Naptser changed the world. In 1999, Shawn Fanning, a Northeastern University student created a peer-to-peer file sharing network which allowed internet users across the globe to get access to music and other media easier than ever before and for free. The future had arrived.
In 2000 however, Napster began to find itself in legal troubles after Metallica discovered that their unreleased song "I Disapear" had found it's way onto the network and from their to radio stations. The band filed a lawsuit. They were followed by Dr. Dre and a livid Madonna whose unreleased track "Music" had leaked. The lawsuits seemed to do little to slow Napster's growing popularity. At it's peak in February 2001, it was reported to have 26.4 million users.

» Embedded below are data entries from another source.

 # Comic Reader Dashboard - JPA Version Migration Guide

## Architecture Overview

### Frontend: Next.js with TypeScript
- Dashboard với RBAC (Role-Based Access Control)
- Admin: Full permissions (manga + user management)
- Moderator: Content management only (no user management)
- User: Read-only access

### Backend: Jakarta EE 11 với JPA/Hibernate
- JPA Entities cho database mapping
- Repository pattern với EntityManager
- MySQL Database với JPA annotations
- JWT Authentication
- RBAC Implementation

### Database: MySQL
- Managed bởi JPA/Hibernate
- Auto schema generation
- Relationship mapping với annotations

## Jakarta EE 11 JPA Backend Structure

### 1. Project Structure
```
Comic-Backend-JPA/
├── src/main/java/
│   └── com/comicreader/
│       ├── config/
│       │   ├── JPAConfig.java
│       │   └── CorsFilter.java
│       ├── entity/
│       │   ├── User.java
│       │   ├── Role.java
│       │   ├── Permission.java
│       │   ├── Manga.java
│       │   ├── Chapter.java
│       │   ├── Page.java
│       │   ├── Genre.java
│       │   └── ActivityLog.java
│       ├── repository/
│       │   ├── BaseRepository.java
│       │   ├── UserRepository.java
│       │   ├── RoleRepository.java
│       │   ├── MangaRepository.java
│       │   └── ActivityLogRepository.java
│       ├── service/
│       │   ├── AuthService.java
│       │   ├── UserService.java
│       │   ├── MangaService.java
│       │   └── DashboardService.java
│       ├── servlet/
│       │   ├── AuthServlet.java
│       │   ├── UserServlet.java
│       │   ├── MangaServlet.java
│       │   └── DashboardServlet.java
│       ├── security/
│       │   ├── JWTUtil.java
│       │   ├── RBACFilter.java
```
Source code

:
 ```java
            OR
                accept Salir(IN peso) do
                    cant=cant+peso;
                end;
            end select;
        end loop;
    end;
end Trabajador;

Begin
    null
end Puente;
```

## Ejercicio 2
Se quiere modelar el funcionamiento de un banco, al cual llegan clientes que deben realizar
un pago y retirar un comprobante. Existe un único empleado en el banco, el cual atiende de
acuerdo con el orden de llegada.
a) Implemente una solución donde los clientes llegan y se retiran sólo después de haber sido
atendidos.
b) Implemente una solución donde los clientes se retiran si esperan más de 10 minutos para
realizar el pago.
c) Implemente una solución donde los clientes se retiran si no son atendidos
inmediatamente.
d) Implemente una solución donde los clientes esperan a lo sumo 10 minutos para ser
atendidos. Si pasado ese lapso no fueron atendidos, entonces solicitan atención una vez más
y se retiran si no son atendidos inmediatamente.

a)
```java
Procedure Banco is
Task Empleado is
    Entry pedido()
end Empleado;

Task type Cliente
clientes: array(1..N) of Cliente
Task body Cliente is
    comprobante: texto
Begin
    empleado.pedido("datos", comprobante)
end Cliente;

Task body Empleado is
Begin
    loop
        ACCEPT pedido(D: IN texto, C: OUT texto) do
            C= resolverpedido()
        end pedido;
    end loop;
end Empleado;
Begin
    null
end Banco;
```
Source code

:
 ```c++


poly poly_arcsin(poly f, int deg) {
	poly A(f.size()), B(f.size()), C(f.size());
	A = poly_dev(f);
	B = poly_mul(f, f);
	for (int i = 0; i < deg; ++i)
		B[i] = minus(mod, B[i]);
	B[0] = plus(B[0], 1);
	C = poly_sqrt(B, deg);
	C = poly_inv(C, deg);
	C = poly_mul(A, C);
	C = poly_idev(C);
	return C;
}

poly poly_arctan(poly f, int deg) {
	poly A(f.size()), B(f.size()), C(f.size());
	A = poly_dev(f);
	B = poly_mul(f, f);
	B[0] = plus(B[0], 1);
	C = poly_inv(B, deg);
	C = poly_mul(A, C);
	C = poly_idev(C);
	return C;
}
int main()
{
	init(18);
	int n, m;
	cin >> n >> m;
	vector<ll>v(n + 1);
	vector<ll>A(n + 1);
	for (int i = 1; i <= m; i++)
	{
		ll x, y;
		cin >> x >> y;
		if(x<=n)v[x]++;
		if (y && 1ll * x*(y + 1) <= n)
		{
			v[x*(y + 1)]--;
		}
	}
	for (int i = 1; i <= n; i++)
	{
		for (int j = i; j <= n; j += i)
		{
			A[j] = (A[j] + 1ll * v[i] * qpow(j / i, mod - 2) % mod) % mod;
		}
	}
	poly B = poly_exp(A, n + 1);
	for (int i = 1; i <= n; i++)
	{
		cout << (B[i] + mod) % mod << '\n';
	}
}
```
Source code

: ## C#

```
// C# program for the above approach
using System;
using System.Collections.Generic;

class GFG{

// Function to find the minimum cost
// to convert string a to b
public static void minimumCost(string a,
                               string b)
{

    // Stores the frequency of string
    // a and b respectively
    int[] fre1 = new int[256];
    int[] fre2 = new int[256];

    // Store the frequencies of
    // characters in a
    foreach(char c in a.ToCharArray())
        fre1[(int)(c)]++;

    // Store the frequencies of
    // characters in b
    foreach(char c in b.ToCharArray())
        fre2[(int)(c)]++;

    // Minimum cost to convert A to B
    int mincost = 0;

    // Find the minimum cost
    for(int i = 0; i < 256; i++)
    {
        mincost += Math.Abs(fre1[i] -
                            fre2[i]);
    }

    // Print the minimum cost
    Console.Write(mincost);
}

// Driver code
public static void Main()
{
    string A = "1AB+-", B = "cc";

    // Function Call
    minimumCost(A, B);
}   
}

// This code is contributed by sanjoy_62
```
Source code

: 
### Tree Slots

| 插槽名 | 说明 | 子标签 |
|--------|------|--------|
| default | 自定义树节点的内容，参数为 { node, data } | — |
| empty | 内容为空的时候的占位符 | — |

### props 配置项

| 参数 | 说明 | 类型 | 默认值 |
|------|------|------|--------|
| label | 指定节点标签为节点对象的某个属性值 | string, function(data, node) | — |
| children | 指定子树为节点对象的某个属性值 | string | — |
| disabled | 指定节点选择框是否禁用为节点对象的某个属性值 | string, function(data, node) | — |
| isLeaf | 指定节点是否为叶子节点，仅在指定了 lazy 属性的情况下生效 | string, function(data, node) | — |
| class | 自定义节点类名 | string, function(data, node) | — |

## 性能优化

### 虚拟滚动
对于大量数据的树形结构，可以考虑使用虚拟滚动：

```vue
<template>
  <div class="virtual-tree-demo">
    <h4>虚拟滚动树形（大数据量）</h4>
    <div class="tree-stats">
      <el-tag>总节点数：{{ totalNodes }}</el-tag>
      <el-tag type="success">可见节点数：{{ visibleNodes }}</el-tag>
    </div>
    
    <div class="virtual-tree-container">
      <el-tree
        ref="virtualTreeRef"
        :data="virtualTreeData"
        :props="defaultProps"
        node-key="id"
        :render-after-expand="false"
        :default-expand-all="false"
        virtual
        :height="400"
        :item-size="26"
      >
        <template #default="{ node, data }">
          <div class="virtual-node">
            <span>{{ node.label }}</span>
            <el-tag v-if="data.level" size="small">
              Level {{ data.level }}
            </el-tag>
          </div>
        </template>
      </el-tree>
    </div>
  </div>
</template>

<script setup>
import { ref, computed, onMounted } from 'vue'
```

The music industry was concerned. However, as the RIAA went on a witchunt pinning declining album sales to online fine sharing, Radiohead proved that programs such as Napster can actually be benificial to an artist's career. Three months before the release of their fourth album Kid A, it ended up on the network. Unlike most other music that was being leaked at the time, Kid A wasn't as commercial. In fact, no music videos were made to support the disc, nor any singles released, yet, it became the band's first #1 album. The success was credited to the promotion Radiohead recieved on Napster.


Fast forward to October 2007. Radiohead had fullfilled their six album contract with EMI and released their seventh studio album, In Rainbows. Like Kid A, it made it onto the internet before it was physically released, but this time, it had nothing to do with music pirates. Lead singer, Thom Yorke commented, "every record for the last four—including my solo record—has been leaked. So the idea was like, we'll leak it, then." The album appeared on their website as a digital download, and listeners could choose how much they wanted to pay for it.

The name-your-own-price version of In Rainbows no longer exists, but the idea has blown up the internet. Granted, any new release from Radiohead is bound to cause some buzz, but their do-it-yourself release has made headlines in rock journalism and blogs and had doubtlessly made the record industry sweat. Radiohead has proved that you don't need the middleman. Record companies as we now know them will one day be a thing of the past.




When Madonna's eleventh studio album is released later this year, she too will have fullfilled her record contract and is abandoing the record industry. The singer is reported to have signed a $120 million, 3 album contract with a concert promotion firm, Live Nation. This is only the beginning. Times are changing and the record industry better evolve to meet 21st century technology and tastes.

As Duncan Riley put it, "The only real question now is how fast will the music industry model come tumbling down. When Radiohead led the way in offering their music directly to fans many predicted that the move was the beginning of the end; Madonna may well be the tipping point from where we will now see a flood of recording artists dumping record labels and where todays model will shortly become a footnote in Wikipedia."


*Rolling Stone magazine - October 12, 2004

2 comments:

hun*ter said...

Don't click on that comment, it's a spam link to some download "virus protection" site.

Emily Nicole Schroeder said...

Hunter, this is something pretty cool. commenting on whats up and popping with the biz. do you want to turn to journalism or something?

I knew that Radiohead and Madonna were on my good list for some reason. They are changing things, rebels at heart, and good riddance. What have you been listening to since you've gotten back? hunter! how was paradise in the south pacific for that matter?!

I think that it is important that our favorite artists are being supported by their media sales so that they can continue to make good and beautiful music that is true. But they are who i care about, not the middle man, and so if they are making it just fine, this new way of getting music seems perfect to me.